Task brief -
Reproduce the full listing below exactly. Do not include the pictures.

+ + + + +

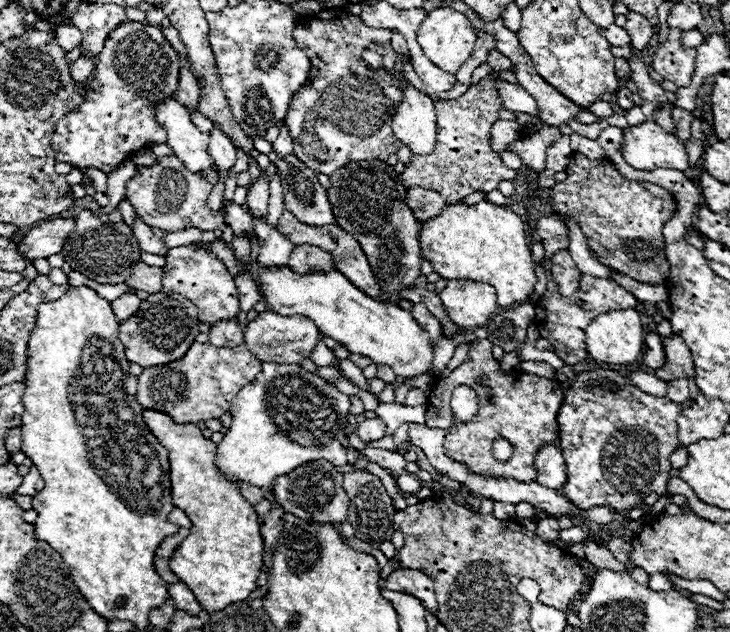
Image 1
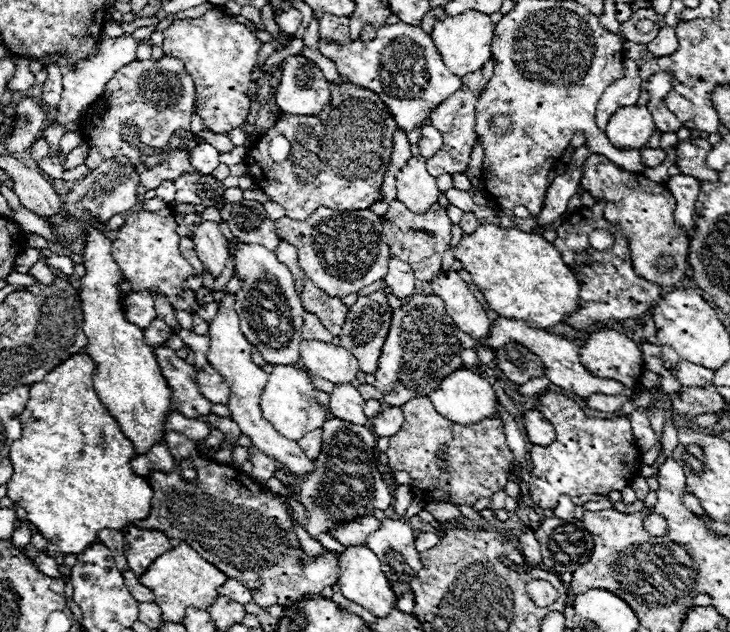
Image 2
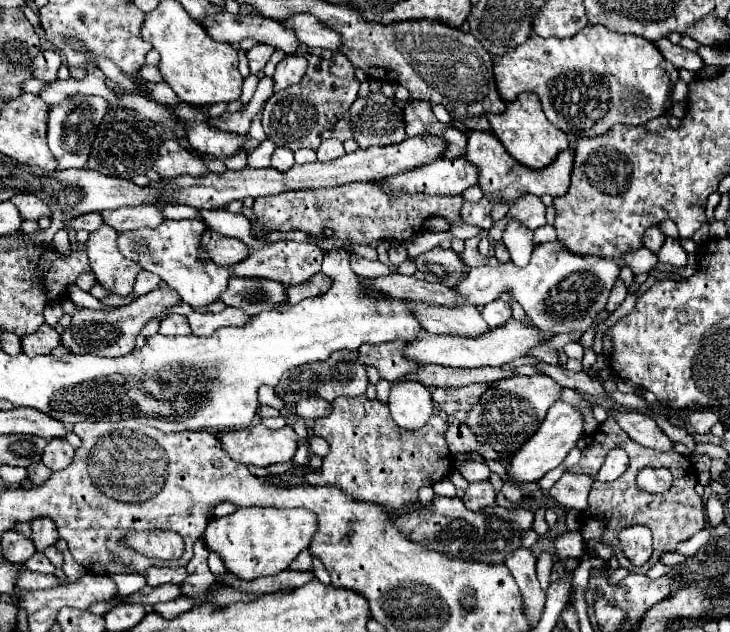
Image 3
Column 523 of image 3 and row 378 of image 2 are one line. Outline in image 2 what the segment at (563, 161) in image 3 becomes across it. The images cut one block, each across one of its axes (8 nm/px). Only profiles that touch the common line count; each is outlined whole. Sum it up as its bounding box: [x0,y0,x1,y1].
[154,348,212,418]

+ + + + +

Solution -
Image 1
Image 2
Image 3
Column 523 of image 3 and row 378 of image 2 are one line. Outline in image 2 what the segment at (563, 161) in image 3 becomes across it. The images cut one block, each across one of its axes (8 nm/px). Only profiles that touch the common line count; each is outlined whole. Sum it up as its bounding box: [x0,y0,x1,y1].
[154,348,212,418]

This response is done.